Playing in front of a mostly non-critical audience is a great way to become comfortable with performing. No waiting in line for an hour to play one or two songs at an “open mike night” This setting places less emphasis on feeling pressure to “perform perfectly” and more emphasis on giving a little bit of yourself to the audience. That, to me, touches on the true essence of doing music for others. Ruth, a lady at one rest home where I perform says, “You make us happy.” Cool!
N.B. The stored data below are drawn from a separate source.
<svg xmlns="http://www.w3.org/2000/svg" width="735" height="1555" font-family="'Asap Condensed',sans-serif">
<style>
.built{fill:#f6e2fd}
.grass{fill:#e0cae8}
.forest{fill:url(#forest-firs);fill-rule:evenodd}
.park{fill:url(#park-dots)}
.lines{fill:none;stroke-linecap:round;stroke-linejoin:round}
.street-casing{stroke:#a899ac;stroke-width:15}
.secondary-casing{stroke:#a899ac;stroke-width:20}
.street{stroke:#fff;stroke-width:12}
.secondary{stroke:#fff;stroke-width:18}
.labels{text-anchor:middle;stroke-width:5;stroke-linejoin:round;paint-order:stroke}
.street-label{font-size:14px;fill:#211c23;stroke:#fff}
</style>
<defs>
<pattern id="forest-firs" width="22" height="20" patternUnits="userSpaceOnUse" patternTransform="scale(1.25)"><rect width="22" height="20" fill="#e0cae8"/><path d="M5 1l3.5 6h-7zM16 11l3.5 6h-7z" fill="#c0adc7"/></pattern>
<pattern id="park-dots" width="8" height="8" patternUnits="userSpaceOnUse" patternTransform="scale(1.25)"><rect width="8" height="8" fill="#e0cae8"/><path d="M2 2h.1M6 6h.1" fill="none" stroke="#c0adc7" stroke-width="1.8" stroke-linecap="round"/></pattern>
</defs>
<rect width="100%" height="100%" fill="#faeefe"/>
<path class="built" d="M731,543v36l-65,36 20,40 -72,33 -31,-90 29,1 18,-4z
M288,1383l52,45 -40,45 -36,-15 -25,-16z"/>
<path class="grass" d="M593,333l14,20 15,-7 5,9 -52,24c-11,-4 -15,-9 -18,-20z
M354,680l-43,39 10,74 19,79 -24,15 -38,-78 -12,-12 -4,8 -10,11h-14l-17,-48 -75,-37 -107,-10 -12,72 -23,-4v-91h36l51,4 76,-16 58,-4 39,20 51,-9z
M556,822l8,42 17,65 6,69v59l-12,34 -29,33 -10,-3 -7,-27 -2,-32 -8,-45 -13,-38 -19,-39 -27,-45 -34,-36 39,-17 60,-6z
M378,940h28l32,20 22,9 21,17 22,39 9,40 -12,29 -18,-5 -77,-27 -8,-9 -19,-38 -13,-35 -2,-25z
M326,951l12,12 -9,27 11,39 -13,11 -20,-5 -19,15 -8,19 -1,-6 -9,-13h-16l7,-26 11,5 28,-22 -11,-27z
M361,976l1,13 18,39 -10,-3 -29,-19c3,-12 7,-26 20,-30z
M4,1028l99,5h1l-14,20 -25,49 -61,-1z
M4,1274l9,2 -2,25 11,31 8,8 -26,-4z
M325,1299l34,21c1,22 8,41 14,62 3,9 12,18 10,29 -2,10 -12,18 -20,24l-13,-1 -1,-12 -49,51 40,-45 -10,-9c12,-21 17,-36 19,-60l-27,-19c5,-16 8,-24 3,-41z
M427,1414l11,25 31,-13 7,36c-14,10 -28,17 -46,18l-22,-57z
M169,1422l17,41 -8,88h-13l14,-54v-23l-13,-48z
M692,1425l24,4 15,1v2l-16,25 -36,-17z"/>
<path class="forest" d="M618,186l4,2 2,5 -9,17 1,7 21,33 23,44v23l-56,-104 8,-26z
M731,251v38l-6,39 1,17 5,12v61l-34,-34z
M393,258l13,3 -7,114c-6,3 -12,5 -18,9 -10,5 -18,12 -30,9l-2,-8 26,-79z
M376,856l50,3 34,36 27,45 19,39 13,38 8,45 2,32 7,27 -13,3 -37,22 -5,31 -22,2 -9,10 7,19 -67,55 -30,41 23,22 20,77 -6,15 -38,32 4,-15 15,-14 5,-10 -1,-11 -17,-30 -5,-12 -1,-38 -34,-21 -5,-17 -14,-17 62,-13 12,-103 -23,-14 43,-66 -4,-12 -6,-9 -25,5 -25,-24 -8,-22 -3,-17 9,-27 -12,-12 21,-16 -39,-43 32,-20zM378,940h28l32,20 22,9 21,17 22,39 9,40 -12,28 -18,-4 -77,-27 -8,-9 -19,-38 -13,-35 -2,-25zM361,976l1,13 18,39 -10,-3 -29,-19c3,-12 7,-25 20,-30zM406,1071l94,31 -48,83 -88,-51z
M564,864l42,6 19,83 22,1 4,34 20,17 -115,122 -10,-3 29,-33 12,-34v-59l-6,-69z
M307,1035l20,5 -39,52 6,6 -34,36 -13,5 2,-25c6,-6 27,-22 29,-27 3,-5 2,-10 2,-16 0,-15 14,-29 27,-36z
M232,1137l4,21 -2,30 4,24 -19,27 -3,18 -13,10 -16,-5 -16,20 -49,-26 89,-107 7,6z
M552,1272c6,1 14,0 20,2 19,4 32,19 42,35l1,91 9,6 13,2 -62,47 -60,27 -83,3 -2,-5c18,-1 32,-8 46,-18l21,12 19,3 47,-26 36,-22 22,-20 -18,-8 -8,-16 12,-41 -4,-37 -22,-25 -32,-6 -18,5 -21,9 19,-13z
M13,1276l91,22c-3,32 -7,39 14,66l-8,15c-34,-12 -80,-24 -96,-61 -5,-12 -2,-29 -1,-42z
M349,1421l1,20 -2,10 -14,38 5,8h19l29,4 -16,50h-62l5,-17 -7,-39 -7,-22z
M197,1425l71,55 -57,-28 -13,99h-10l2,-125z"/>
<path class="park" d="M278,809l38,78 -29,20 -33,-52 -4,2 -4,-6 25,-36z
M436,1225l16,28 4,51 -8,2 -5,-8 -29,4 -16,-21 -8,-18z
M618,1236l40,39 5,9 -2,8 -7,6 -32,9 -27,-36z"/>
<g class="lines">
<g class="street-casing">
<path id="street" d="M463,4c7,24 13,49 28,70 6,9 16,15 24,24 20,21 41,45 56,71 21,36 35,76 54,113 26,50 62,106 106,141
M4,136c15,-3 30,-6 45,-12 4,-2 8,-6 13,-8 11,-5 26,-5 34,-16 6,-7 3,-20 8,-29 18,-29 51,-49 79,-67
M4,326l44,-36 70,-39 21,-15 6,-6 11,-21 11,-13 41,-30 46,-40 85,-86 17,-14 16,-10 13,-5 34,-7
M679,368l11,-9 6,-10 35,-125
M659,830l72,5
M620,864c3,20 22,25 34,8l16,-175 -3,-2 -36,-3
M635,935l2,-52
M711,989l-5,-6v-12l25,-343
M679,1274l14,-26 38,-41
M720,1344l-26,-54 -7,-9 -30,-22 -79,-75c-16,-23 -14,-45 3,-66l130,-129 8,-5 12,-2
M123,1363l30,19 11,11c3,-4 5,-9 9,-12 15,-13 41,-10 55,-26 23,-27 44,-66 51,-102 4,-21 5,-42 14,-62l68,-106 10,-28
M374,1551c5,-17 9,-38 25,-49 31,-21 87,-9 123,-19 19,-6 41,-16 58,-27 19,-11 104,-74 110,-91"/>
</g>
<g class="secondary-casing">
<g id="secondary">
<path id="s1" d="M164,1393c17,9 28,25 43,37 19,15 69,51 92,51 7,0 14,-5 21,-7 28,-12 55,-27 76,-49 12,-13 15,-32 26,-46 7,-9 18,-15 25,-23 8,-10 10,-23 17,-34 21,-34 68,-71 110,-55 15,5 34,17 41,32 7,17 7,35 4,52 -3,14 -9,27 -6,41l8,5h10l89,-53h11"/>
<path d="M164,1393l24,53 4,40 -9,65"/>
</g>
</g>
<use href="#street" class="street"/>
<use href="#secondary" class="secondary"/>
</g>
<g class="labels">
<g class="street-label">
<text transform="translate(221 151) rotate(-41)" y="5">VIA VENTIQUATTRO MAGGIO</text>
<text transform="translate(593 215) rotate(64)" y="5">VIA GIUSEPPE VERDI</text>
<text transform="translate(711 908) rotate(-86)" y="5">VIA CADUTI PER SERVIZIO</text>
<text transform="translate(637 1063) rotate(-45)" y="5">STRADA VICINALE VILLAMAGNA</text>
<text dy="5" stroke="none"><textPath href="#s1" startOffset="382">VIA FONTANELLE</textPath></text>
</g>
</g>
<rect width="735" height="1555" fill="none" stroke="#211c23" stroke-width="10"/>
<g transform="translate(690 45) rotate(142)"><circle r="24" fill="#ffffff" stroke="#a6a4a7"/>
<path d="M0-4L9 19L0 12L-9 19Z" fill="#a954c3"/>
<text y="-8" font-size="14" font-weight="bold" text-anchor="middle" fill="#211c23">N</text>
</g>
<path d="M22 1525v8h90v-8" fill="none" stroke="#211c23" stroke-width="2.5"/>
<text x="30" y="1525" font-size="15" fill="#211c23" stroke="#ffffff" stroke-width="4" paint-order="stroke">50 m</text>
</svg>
Input from activities directors indicates that “residents like upbeat songs from the 30’s to the 60’s and that residents love to sing…” I have built up a repertoire of songs I like (Beatles, John Denver, Johnny Cash, Hank Williams, etc.). I mix these with “sing along songs” that as many people as possible know by heart such as I’ve Been Working On The Railroad, Michael, Row Your Boat Ashore, Daisy (also known as Bicycle Built For Two) and Yankee Doodle. After doing this a while you realize the songs that 75 to 80 years old adults know may be different than the ones you have memorized. People always like Happy Birthday if someone is celebrating or close to celebrating a birthday. More than occasionally people in the audience will ask “Do you know this or that song” and if I don’t then I say that I will learn it and sing it for them next time. Several songs I have added in this way are: Are You Lonesome Tonight? Please Release Me and God Bless America. I have different “sets” of songs that I rotate so that I don’t sing the same songs each month. To play for an hour, I need to have twenty-five to twenty eight songs in a set. I don’t have most of the material memorized, but instead use song sheets with chords.

Michelle has come to a number of my little rest home “concerts”. When I play the Beatles song Michelle (“…ma belle…”) she jokingly says, “Don’t sing that” But she smiles as I play while she is eating popcorn and visiting with her friends. Playing in several rest homes over the past five years has been a journey for me. It has been a “space” where I could learn what works and what doesn’t, while at the same time providing entertainment and “music therapy.” I am having some fun “Rocking the Rest Home.”